Now, the **total force on the plate** is given by

`F=wint_a^bxy\ dy`

where

*x* is the length (in m) of the element of area (expressed in terms of *y*)

*y* is the depth (in m) of the element of area

*w* is the density of the liquid (in N m^{-3})

(for water, this is

w= 9800 N m^{-3})

*a* is the depth at the top of the area in question (in m)

*b* is the depth at the bottom of the area in question (in m)

### Example 1

Find the force on one side of a cubical container `6.0` cm on an edge if the container is filled with mercury. The weight density of mercury is `133` kN/m^{3}.

Answer

This is the same as having a square plate of sides 6.0 cm submerged in mercury.

This is a very basic example where the width of the plate does not change as we move down the plate.

It is always `x = 6`.

Also, the depth of the top of the plate is 0, so `a = 0`.

To apply the formula, we have:

`x = 0.06\ "m"``y` is the variable of integration

`w = 133\ "kN m"^-3= 133,000\ "N m"^-3`

`a = 0``b = 0.06`

So we have:

`"Force"=w int_a^b xy\ dy`

`=133000 int_0^0.06 0.06y\ dy`

`=7980 int_0^0.06\ y\ dy`

`=7980[(y^2)/(2)]_0^0.06`

`=14.4\ text[N]`

### Example 2

A right triangular plate of base `2.0` m and height `1.0` m is submerged vertically in water, with the top vertex `3.0` m below the surface.

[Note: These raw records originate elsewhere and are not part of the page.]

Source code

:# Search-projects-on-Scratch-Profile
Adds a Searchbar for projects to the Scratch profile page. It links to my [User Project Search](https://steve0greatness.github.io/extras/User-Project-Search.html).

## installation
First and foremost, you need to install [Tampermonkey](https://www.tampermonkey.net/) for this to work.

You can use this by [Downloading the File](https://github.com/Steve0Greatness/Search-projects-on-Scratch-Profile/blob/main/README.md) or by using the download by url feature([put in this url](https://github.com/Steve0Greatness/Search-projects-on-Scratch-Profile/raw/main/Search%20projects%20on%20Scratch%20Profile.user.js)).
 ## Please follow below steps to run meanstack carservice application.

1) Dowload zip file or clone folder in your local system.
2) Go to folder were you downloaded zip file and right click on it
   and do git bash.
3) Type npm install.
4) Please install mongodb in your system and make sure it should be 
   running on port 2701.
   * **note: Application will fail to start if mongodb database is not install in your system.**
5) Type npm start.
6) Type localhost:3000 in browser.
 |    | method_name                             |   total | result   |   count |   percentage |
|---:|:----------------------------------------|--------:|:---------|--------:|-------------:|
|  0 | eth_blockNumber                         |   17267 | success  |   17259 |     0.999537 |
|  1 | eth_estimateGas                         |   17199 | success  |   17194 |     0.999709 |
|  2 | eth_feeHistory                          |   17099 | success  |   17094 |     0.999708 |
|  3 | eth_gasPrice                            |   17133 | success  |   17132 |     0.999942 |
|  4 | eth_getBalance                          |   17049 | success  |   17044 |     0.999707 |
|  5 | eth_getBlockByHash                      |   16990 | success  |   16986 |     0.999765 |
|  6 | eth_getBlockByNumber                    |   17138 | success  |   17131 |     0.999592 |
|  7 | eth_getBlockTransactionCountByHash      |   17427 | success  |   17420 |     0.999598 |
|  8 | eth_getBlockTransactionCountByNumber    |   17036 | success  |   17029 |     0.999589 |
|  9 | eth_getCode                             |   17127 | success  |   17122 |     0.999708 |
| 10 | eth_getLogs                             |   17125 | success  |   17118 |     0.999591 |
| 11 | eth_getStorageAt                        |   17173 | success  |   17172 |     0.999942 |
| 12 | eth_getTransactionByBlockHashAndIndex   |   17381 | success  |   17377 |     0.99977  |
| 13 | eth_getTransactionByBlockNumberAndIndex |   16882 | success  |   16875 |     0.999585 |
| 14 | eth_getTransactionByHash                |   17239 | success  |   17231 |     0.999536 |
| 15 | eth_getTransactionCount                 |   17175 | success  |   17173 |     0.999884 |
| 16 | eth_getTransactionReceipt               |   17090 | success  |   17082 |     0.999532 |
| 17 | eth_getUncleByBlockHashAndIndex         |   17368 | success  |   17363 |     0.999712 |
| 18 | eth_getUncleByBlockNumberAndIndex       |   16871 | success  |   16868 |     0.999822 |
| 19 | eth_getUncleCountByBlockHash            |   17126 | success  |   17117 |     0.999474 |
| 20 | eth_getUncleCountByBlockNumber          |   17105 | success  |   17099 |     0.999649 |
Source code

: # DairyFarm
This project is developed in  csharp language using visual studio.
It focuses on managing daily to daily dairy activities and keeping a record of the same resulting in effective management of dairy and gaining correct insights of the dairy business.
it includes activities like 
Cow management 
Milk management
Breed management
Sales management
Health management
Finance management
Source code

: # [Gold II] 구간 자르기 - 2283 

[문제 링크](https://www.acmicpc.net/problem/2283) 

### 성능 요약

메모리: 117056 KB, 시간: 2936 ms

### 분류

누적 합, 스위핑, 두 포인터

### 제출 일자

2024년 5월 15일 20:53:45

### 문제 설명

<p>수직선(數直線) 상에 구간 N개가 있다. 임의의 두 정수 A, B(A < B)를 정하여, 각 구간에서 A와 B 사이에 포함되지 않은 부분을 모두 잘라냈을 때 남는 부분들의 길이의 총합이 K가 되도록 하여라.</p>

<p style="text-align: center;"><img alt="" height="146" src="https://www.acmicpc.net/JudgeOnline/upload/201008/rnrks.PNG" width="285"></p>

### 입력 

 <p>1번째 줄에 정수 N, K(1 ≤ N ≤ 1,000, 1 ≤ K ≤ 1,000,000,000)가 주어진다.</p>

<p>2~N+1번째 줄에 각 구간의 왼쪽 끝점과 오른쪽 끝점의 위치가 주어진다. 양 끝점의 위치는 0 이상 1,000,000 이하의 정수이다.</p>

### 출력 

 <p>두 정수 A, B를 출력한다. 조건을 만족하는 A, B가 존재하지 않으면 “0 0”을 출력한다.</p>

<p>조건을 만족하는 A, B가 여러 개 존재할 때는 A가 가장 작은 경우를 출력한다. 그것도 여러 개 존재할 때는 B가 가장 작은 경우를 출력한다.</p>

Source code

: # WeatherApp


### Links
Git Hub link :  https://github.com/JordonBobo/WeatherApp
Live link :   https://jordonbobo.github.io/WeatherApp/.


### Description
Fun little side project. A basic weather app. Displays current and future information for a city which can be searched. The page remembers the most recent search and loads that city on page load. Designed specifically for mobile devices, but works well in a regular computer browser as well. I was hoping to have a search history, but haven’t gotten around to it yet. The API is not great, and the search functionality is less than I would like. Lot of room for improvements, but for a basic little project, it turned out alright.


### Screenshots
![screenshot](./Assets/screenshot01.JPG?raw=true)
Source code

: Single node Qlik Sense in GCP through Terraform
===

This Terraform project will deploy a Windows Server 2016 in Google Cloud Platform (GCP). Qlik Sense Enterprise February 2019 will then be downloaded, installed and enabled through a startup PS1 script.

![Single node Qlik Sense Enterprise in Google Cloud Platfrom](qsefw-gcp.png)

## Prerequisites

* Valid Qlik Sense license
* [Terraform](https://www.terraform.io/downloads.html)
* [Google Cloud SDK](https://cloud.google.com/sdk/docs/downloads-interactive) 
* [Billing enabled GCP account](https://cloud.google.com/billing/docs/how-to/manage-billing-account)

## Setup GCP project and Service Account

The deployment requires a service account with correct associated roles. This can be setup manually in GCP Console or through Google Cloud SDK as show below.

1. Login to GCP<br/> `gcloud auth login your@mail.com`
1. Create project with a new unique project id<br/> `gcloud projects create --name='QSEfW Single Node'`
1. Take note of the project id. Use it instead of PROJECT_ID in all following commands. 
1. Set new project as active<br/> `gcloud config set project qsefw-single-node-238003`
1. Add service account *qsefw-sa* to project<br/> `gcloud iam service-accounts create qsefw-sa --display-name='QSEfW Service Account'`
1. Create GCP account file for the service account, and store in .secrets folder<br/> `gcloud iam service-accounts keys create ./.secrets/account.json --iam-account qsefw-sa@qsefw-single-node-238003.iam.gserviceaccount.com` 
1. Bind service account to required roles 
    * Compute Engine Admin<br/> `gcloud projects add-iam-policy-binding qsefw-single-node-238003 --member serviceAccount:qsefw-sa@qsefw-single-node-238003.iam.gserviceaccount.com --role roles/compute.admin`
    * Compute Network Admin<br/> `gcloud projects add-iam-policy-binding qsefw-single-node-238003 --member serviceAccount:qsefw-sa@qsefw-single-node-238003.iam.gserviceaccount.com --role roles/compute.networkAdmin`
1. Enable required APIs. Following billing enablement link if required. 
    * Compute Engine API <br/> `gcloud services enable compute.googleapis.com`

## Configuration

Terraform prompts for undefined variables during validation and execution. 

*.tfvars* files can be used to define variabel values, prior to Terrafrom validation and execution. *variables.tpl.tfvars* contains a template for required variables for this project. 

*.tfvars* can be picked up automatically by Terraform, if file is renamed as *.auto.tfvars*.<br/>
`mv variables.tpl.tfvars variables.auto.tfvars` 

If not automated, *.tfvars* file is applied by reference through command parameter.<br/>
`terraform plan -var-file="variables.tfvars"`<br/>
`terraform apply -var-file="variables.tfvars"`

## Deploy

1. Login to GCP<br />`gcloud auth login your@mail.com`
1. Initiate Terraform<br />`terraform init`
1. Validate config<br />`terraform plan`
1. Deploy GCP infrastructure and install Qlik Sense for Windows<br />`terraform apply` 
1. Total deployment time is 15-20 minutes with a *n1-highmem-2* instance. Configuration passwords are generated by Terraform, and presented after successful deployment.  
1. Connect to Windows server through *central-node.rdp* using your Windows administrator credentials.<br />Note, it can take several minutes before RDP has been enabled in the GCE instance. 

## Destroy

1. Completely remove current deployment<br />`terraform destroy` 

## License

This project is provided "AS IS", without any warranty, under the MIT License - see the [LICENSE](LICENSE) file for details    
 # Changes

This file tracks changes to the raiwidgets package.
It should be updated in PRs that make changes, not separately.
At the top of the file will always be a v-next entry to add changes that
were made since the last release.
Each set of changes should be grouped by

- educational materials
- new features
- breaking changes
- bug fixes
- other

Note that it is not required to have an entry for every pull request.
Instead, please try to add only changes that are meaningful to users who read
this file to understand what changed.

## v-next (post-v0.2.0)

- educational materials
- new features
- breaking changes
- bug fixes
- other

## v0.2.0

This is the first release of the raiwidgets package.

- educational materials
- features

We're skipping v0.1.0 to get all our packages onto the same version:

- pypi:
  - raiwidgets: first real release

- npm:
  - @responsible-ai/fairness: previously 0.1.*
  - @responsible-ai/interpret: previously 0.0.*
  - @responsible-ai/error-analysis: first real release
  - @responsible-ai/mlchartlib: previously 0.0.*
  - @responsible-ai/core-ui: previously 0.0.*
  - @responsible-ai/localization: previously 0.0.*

Find the force on one side of the plate.

Answer

Before we can proceed, we need to find *x* in terms of *y*.

Now when `x = 0`, `y = 3` and when `x = 2,` `y = 4`.

So we have:

`y=mx+c`

`=1/2x+3`

This gives us `x = 2y − 6`.

To apply the formula, we have:

`x = 2y − 6 = 2(y − 3) ``y` is the variable of integration

`w = 9800\ "N m"^-3``a = 3`

`b = 4`

So we have:

`"Force"=wint_a^bxy\ dy`

`=9800 int_3^4 2y(y-3)\ dy`

`=19600 int_3^4 (y^2-3y) text[d]y`

`=19600 [(y^3)/(3)-(3)/(2)y^2]_3^4`

`=19600[((4^3)/(3)-3/2(4)^2)` `{:-((3^3)/(3)-3/2(3)^2)]`

`=19600[-2.667 - (-4.5)]`

`=35900\ text[N]`